Tuesday, April 29, 2008

Pat Riley steps down as Heat coach

But is it really the end of Pat Riley's coaching career?

Chris Sheridan of ESPN.com wonders if Riley will be back.
He often says one thing about his intentions but ends up going in a different direction, so we can't help but take the finality of his farewell address with a grain of salt.

"I'm officially retired. Is that good enough?" Riley replied when asked if he was totally, completely shutting the door on a possible return to coaching, sometime or somewhere down the road.

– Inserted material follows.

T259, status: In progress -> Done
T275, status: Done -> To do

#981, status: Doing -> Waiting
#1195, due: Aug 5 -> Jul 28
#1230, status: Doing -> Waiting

Then Riley let out one of those nervous chuckles that were a constant throughout his 30-minute news conference, a chuckle that Riley had to let out because even he knows the inherent absurdity of taking anything he says as an absolute.

Riley let out a similar laugh back in early October when I spent a couple days in Miami covering the Heat's training camp. I asked him why he had made the public three-year commitment to continuing as coach, and he explained it was his way of keeping the question of his future from arising at different times over the course of the season.
Here's a timeline of his career.

Riley turned down a football scholarship from Alabama's Bear Bryant to play hoops for Kentucky.

In his three-year varsity career, he averaged 18.3 points and 8.4 boards for the Wildcats and won the team's MVP award each season.

Playing for the legendary Adolph Rupp at the University of Kentucky, Riley's squad was known as Rupp's Runts because no player was taller than 6-5. Riley was 6-4.

As shown in the movie "Glory Road," Riley and the Wildcats lost the 1966 NCAA championship game to Texas Western, which made history as the first team with an all-black starting five to win the NCAA title.